Stanford, Maxwell Curtis, Jr. (aka Muhammad Ahmad, 1941 - )



 
 
Image Courtesy of
Dr.Muhammad Ahmad (Maxwell C. Stanford Jr.)
Maxwell Curtis Stanford, Jr., known since 1970 as Muhammad Ahmad, is a civil rights activist and was a founder of the Revolutionary Action Movement (RAM), a black power organization active during the 1960s. Born on July 31, 1941 in Philadelphia, he graduated from West Philadelphia High School and attended Central State College in Wilberforce, Ohio from 1960 to 1962. Stanford left college after founding RAM in the summer of 1962.

RAM was a black nationalist student group with a philosophy inspired by the self-defense doctrines of former National Association for the Advancement of Colored People (NAACP) leader Robert F. Williams. Williams, a former head of the Monroe, North Carolina NAACP, espoused fighting the Ku Klux Klan directly, "meeting violence with violence.” Inspired by Williams’s actions, a group of college students in Wilberforce created an organization they dubbed “Challenge.” The group’s leader, Donald Freeman, hoped to create a force with the nationalist sentiment of the Nation of Islam and the direct tactics of the Student Nonviolent Coordinating Committee (SNCC). In the spring of 1962, members elected to dissolve Challenge, and Freeman, Stanford, and Wanda Marshall established RAM.

Marshall and Stanford met Malcolm X in Harlem in November 1962, and Malcolm would join the organization before embarking on his trip to Mecca in 1964. RAM's philosophy combined elements of black nationalism, Marxism, and Third World internationalism. With RAM, Stanford began promoting selective patronage to force businesses to employ more black workers. In 1963, Stanford was arrested while part of a group protesting the construction of the Strawberry Mansion Junior High School in Philadelphia.  RAM charged that black construction workers were not allowed jobs on the project despite its location in an African American community.

Between 1964 and 1968, RAM's attempt to politicize black Philadelphia drew the attention of the FBI.  In 1966 Stanford and fifteen other RAM members were arrested in New York on charges of conspiring to assassinate NAACP leader Roy Wilkins and the Urban League’s Whitney Young.  Stanford was acquitted on the charges and he promptly returned to Philadelphia to establish the Black Guard, a youth and self-defense wing of RAM.  In 1967 Philadelphia police and the FBI began a campaign of surveillance of RAM. Claiming an informant had told them the group intended to start a riot, police arrested Stanford on July 26, 1967, and 35 more RAM activists over the next month. In 1968, Stanford dissolved RAM, and by 1969 its members joined other organizations.
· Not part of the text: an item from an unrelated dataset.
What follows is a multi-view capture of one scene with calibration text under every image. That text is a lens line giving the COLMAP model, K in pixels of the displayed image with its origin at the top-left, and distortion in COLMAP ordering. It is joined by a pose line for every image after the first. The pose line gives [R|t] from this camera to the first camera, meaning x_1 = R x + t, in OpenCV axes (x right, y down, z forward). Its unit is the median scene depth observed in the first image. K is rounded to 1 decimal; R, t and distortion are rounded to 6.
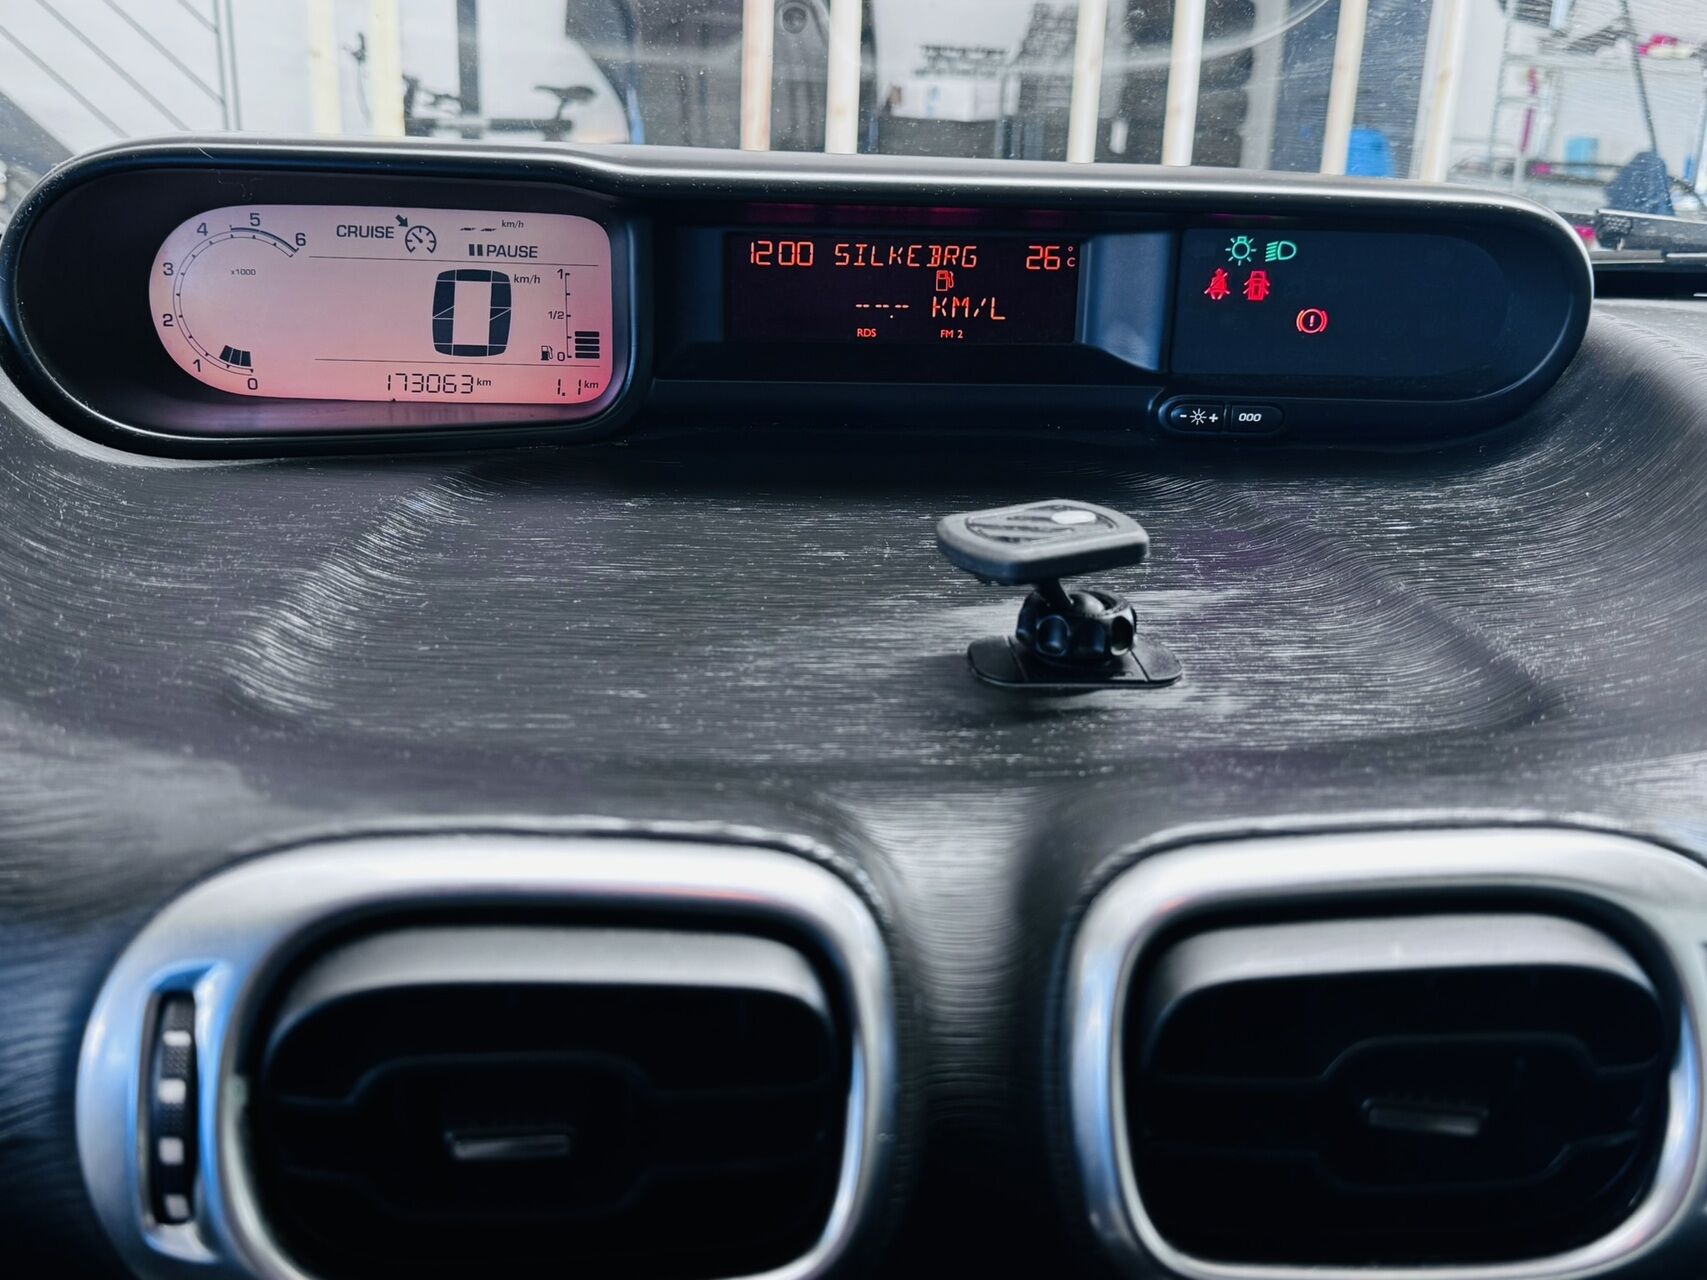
lens RADIAL K [[1755.0, 0, 853.5], [0, 1755.0, 640.0], [0, 0, 1]] dist [0.166815, 0.001232]
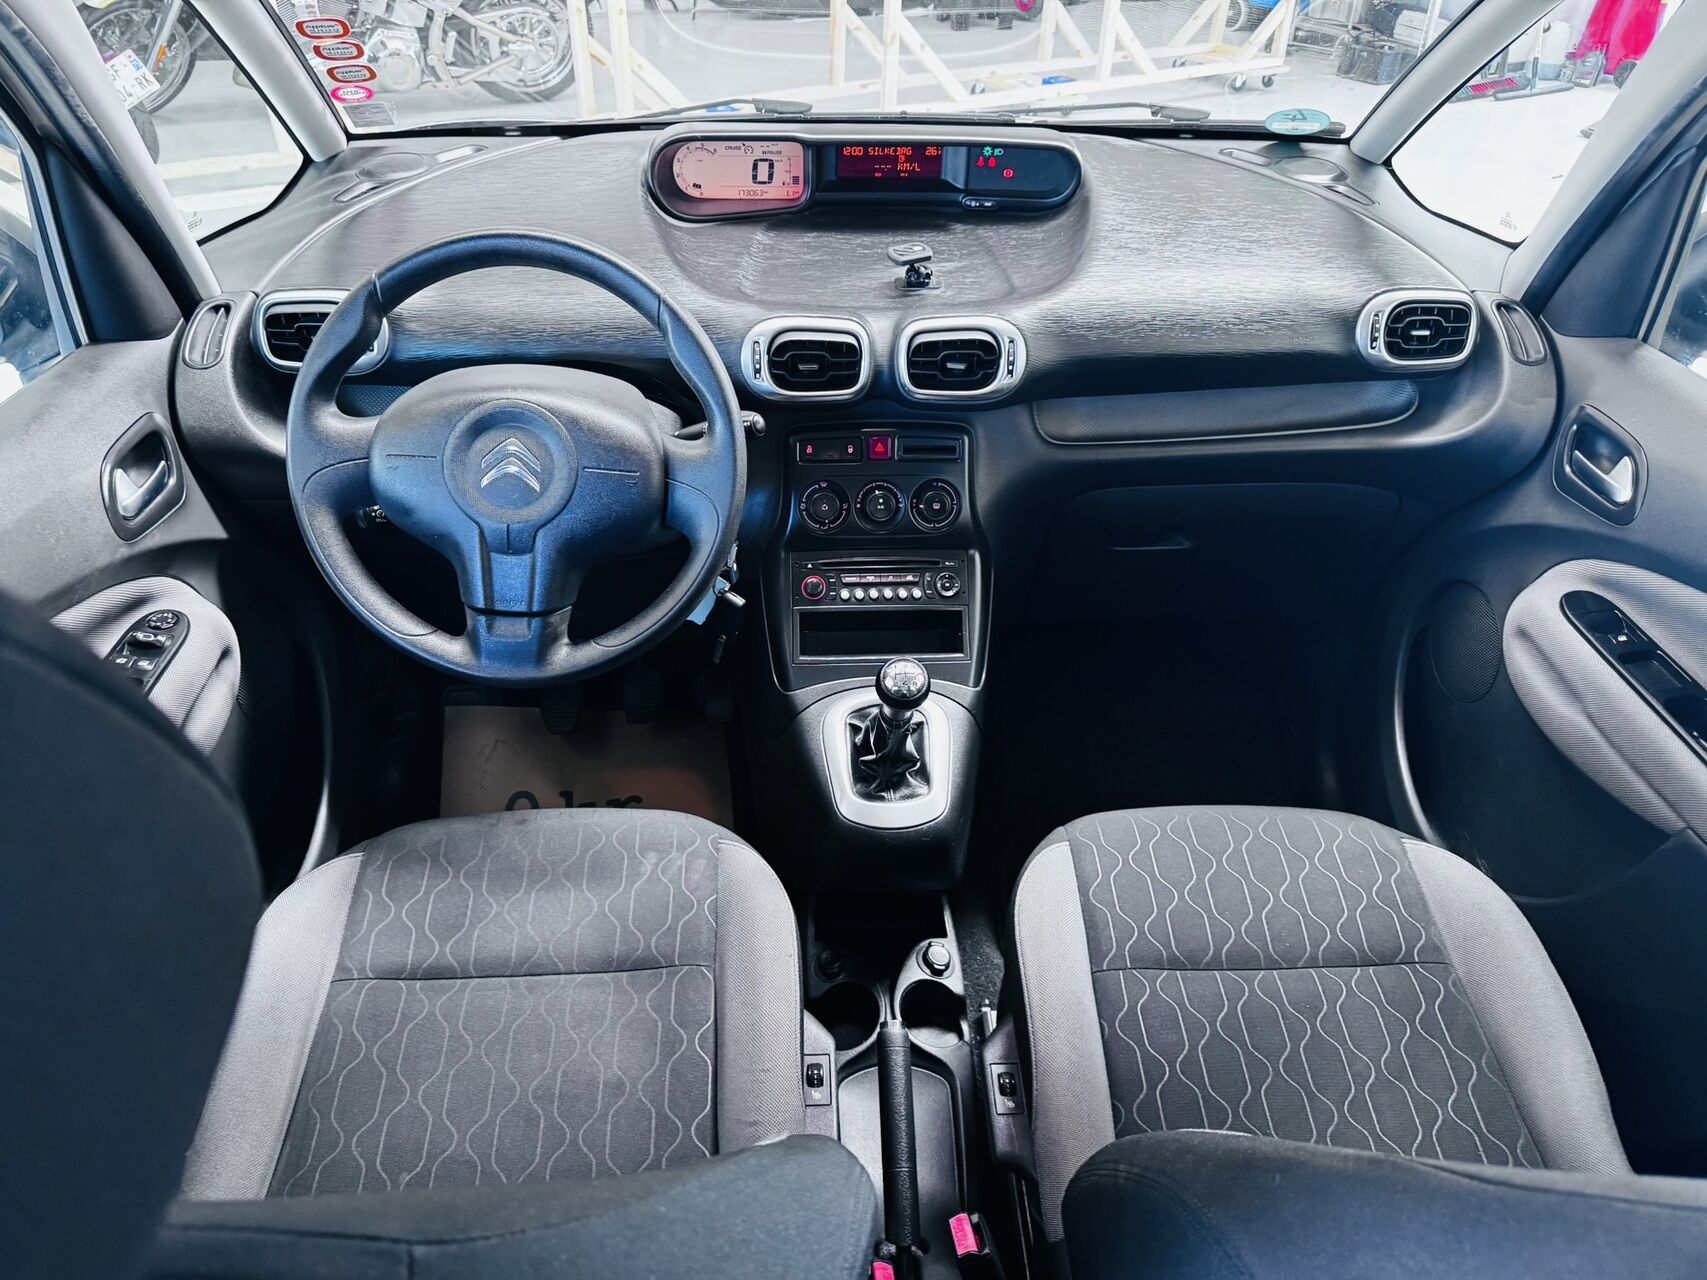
lens RADIAL K [[1195.4, 0, 853.5], [0, 1195.4, 640.0], [0, 0, 1]] dist [0.011556, 0.003939]
pose [[0.998868, 0.013891, -0.045493, 0.099665], [0.001725, 0.945200, 0.326488, -0.106910], [0.047535, -0.326197, 0.944106, -1.883197]]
In 1970, Stanford converted to Islam and changed his name to Muhammad Ahmad. He returned to college, earned a Bachelor of Arts degree from the University of Massachusetts in 1976, and a Master of Arts from Atlanta University in 1986. His Master's thesis was "The Revolutionary Action Movement (RAM): A Case Study of an Urban Revolutionary Movement in Western Capitalist Society." Ahmad gained his Ph.D. from Union Institute and University in 1992, with a dissertation titled "The Black Liberation Movement: Then and Now, Case Studies of the Class Composition and Attitudes of a Social Movement in a Western Capitalist Society." Stanford currently teaches in the department of African American Studies at Temple University in Philadelphia.

Sources:
Matthew Countryman, Up South: Civil Rights and Black Power in Philadelphia (Philadelphia: University of Pennsylvania Press, 2006); John H. Bracey and Sharon Harley, The Black Power Movement: Part 3: Papers of the Revolutionary Action Movement (LexisNexis: Bethesda, Maryland); Robin D.G. Kelley, “Stormy Weather: Reconstructing Black (Inter)Nationalism in the Cold War Era,” in Eddie S. Glaude (ed), Is It Nation Time?: Contemporary Essays On Black Power and Black Nationalism (Chicago: The University of Chicago Press, 2002).